• **Exercise requirements**: Please set down the data again exactly, minus the pictures.

Stored entries
···

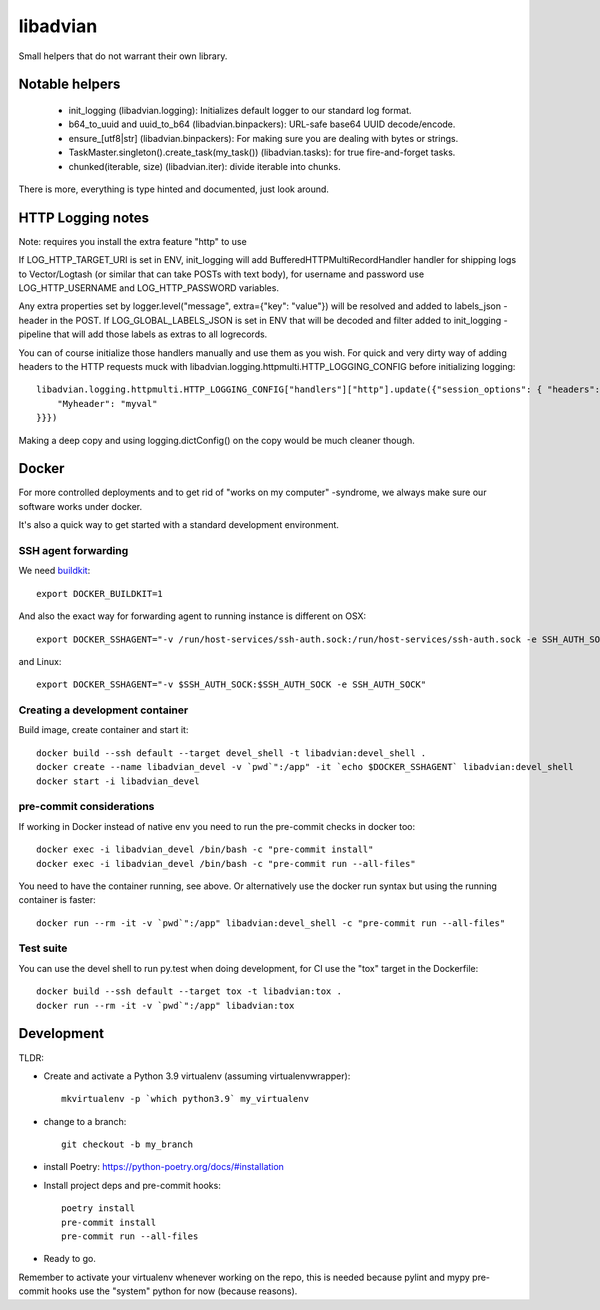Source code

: =========
libadvian
=========

Small helpers that do not warrant their own library.

Notable helpers
---------------

  - init_logging (libadvian.logging): Initializes default logger to our standard log format.
  - b64_to_uuid and uuid_to_b64 (libadvian.binpackers): URL-safe base64 UUID decode/encode.
  - ensure_[utf8|str] (libadvian.binpackers): For making sure you are dealing with bytes or strings.
  - TaskMaster.singleton().create_task(my_task()) (libadvian.tasks): for true fire-and-forget tasks.
  - chunked(iterable, size) (libadvian.iter): divide iterable into chunks.

There is more, everything is type hinted and documented, just look around.

HTTP Logging notes
------------------

Note: requires you install the extra feature "http" to use

If LOG_HTTP_TARGET_URI is set in ENV, init_logging will add BufferedHTTPMultiRecordHandler handler
for shipping logs to Vector/Logtash (or similar that can take POSTs with text body), for username and password use
LOG_HTTP_USERNAME and LOG_HTTP_PASSWORD variables.

Any extra properties set by logger.level("message", extra={"key": "value"}) will be resolved and added to
labels_json -header in the POST. If LOG_GLOBAL_LABELS_JSON is set in ENV that will be decoded and filter
added to init_logging -pipeline that will add those labels as extras to all logrecords.

You can of course initialize those handlers manually and use them as you wish. For quick and very dirty
way of adding headers to the HTTP requests muck with libadvian.logging.httpmulti.HTTP_LOGGING_CONFIG
before initializing logging::

    libadvian.logging.httpmulti.HTTP_LOGGING_CONFIG["handlers"]["http"].update({"session_options": { "headers": {
        "Myheader": "myval"
    }}})

Making a deep copy and using logging.dictConfig() on the copy would be much cleaner though.

Docker
------

For more controlled deployments and to get rid of "works on my computer" -syndrome, we always
make sure our software works under docker.

It's also a quick way to get started with a standard development environment.

SSH agent forwarding
^^^^^^^^^^^^^^^^^^^^

We need buildkit_::

    export DOCKER_BUILDKIT=1

.. _buildkit: https://docs.docker.com/develop/develop-images/build_enhancements/

And also the exact way for forwarding agent to running instance is different on OSX::

    export DOCKER_SSHAGENT="-v /run/host-services/ssh-auth.sock:/run/host-services/ssh-auth.sock -e SSH_AUTH_SOCK=/run/host-services/ssh-auth.sock"

and Linux::

    export DOCKER_SSHAGENT="-v $SSH_AUTH_SOCK:$SSH_AUTH_SOCK -e SSH_AUTH_SOCK"

Creating a development container
^^^^^^^^^^^^^^^^^^^^^^^^^^^^^^^^

Build image, create container and start it::

    docker build --ssh default --target devel_shell -t libadvian:devel_shell .
    docker create --name libadvian_devel -v `pwd`":/app" -it `echo $DOCKER_SSHAGENT` libadvian:devel_shell
    docker start -i libadvian_devel

pre-commit considerations
^^^^^^^^^^^^^^^^^^^^^^^^^

If working in Docker instead of native env you need to run the pre-commit checks in docker too::

    docker exec -i libadvian_devel /bin/bash -c "pre-commit install"
    docker exec -i libadvian_devel /bin/bash -c "pre-commit run --all-files"

You need to have the container running, see above. Or alternatively use the docker run syntax but using
the running container is faster::

    docker run --rm -it -v `pwd`":/app" libadvian:devel_shell -c "pre-commit run --all-files"

Test suite
^^^^^^^^^^

You can use the devel shell to run py.test when doing development, for CI use
the "tox" target in the Dockerfile::

    docker build --ssh default --target tox -t libadvian:tox .
    docker run --rm -it -v `pwd`":/app" libadvian:tox

Development
-----------

TLDR:

- Create and activate a Python 3.9 virtualenv (assuming virtualenvwrapper)::

    mkvirtualenv -p `which python3.9` my_virtualenv

- change to a branch::

    git checkout -b my_branch

- install Poetry: https://python-poetry.org/docs/#installation
- Install project deps and pre-commit hooks::

    poetry install
    pre-commit install
    pre-commit run --all-files

- Ready to go.

Remember to activate your virtualenv whenever working on the repo, this is needed
because pylint and mypy pre-commit hooks use the "system" python for now (because reasons).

···

• **Result for this task**:
Source code

: =========
libadvian
=========

Small helpers that do not warrant their own library.

Notable helpers
---------------

  - init_logging (libadvian.logging): Initializes default logger to our standard log format.
  - b64_to_uuid and uuid_to_b64 (libadvian.binpackers): URL-safe base64 UUID decode/encode.
  - ensure_[utf8|str] (libadvian.binpackers): For making sure you are dealing with bytes or strings.
  - TaskMaster.singleton().create_task(my_task()) (libadvian.tasks): for true fire-and-forget tasks.
  - chunked(iterable, size) (libadvian.iter): divide iterable into chunks.

There is more, everything is type hinted and documented, just look around.

HTTP Logging notes
------------------

Note: requires you install the extra feature "http" to use

If LOG_HTTP_TARGET_URI is set in ENV, init_logging will add BufferedHTTPMultiRecordHandler handler
for shipping logs to Vector/Logtash (or similar that can take POSTs with text body), for username and password use
LOG_HTTP_USERNAME and LOG_HTTP_PASSWORD variables.

Any extra properties set by logger.level("message", extra={"key": "value"}) will be resolved and added to
labels_json -header in the POST. If LOG_GLOBAL_LABELS_JSON is set in ENV that will be decoded and filter
added to init_logging -pipeline that will add those labels as extras to all logrecords.

You can of course initialize those handlers manually and use them as you wish. For quick and very dirty
way of adding headers to the HTTP requests muck with libadvian.logging.httpmulti.HTTP_LOGGING_CONFIG
before initializing logging::

    libadvian.logging.httpmulti.HTTP_LOGGING_CONFIG["handlers"]["http"].update({"session_options": { "headers": {
        "Myheader": "myval"
    }}})

Making a deep copy and using logging.dictConfig() on the copy would be much cleaner though.

Docker
------

For more controlled deployments and to get rid of "works on my computer" -syndrome, we always
make sure our software works under docker.

It's also a quick way to get started with a standard development environment.

SSH agent forwarding
^^^^^^^^^^^^^^^^^^^^

We need buildkit_::

    export DOCKER_BUILDKIT=1

.. _buildkit: https://docs.docker.com/develop/develop-images/build_enhancements/

And also the exact way for forwarding agent to running instance is different on OSX::

    export DOCKER_SSHAGENT="-v /run/host-services/ssh-auth.sock:/run/host-services/ssh-auth.sock -e SSH_AUTH_SOCK=/run/host-services/ssh-auth.sock"

and Linux::

    export DOCKER_SSHAGENT="-v $SSH_AUTH_SOCK:$SSH_AUTH_SOCK -e SSH_AUTH_SOCK"

Creating a development container
^^^^^^^^^^^^^^^^^^^^^^^^^^^^^^^^

Build image, create container and start it::

    docker build --ssh default --target devel_shell -t libadvian:devel_shell .
    docker create --name libadvian_devel -v `pwd`":/app" -it `echo $DOCKER_SSHAGENT` libadvian:devel_shell
    docker start -i libadvian_devel

pre-commit considerations
^^^^^^^^^^^^^^^^^^^^^^^^^

If working in Docker instead of native env you need to run the pre-commit checks in docker too::

    docker exec -i libadvian_devel /bin/bash -c "pre-commit install"
    docker exec -i libadvian_devel /bin/bash -c "pre-commit run --all-files"

You need to have the container running, see above. Or alternatively use the docker run syntax but using
the running container is faster::

    docker run --rm -it -v `pwd`":/app" libadvian:devel_shell -c "pre-commit run --all-files"

Test suite
^^^^^^^^^^

You can use the devel shell to run py.test when doing development, for CI use
the "tox" target in the Dockerfile::

    docker build --ssh default --target tox -t libadvian:tox .
    docker run --rm -it -v `pwd`":/app" libadvian:tox

Development
-----------

TLDR:

- Create and activate a Python 3.9 virtualenv (assuming virtualenvwrapper)::

    mkvirtualenv -p `which python3.9` my_virtualenv

- change to a branch::

    git checkout -b my_branch

- install Poetry: https://python-poetry.org/docs/#installation
- Install project deps and pre-commit hooks::

    poetry install
    pre-commit install
    pre-commit run --all-files

- Ready to go.

Remember to activate your virtualenv whenever working on the repo, this is needed
because pylint and mypy pre-commit hooks use the "system" python for now (because reasons).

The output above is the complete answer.